From William Linn
New York, May 30th 1798.
Excuse the liberty I take in inclosing to you a discourse delivered on the late fast day. The reasons for the publication, in the manner which it appears, you will see in the preface. To confirm some of my sentiments, I have quoted, in the notes, a few passages from your address on your resignation; & I was sorry that more could not be conveniently introduced from a performance immortal as your fame.1
I beg leave only to express my wishes, that the evening of your busy & eventful life may be peaceful & happy; that you may see your country established in the enjoyment of those blessings you toiled to secure; & that, when removed from this earthly scene you may, through the merits of the Redeemer, receive a crown of glory in heaven. I am with highest respect your Most Obedient
1. William Linn, a minister of the Dutch Reformed Church in New York City, began sending GW copies of his sermons as early as 1791. See Tobias Lear to Linn, 21 Oct. 1791, DLC:GW. On 4 June GW thanked Linn for the sermon he sent at this time, A Discourse on National Sins, delivered by Linn on the day of general fasting, 9 May, in these terms: “Revd Sir, I received with thankfulness your favour of the 30th Ulto, enclosing the discourse delivered by you on the day recommended by the President of the United States to be observed as a general Fast.
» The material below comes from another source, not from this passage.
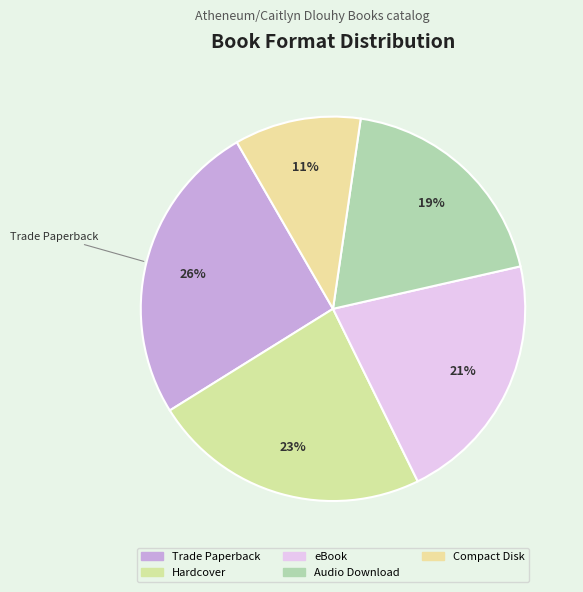

Does Trade Paperback represent more than half of the total?

No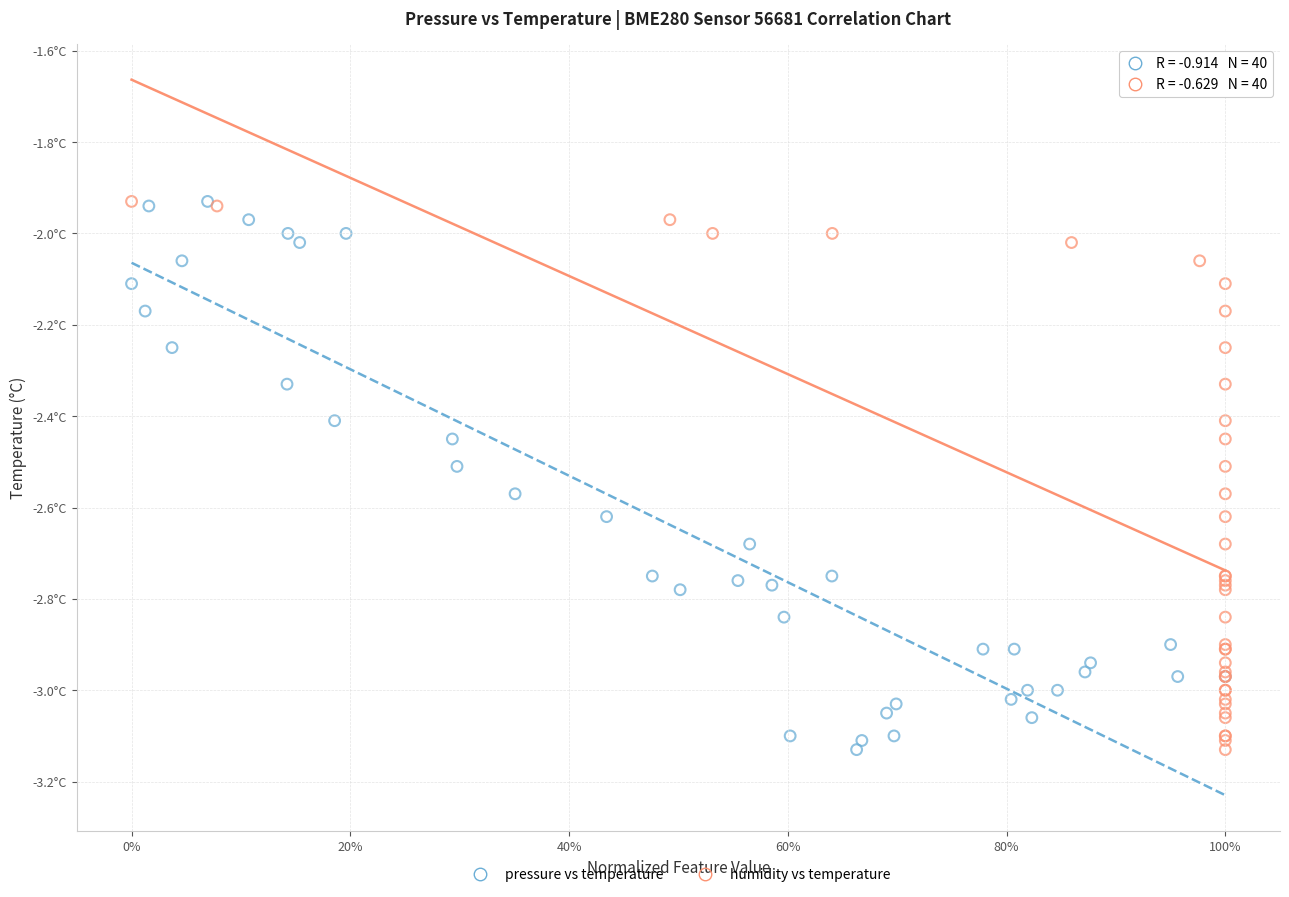

What are all the series names shown in the legend?

pressure vs temperature, humidity vs temperature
I have read them both with pleasure; and feel grateful for the favourable sentiments you have been pleased to express in my behalf; but more especially for those good wishes which you offer for my temporal & eternal happiness; which I reciprocate with great cordiality, being with esteem and respect, Revd Sir Your Most Obedt Hble Servt Go: Washington” (ALS, CSmH; letterpress copy, DLC:GW; LB DLC:GW).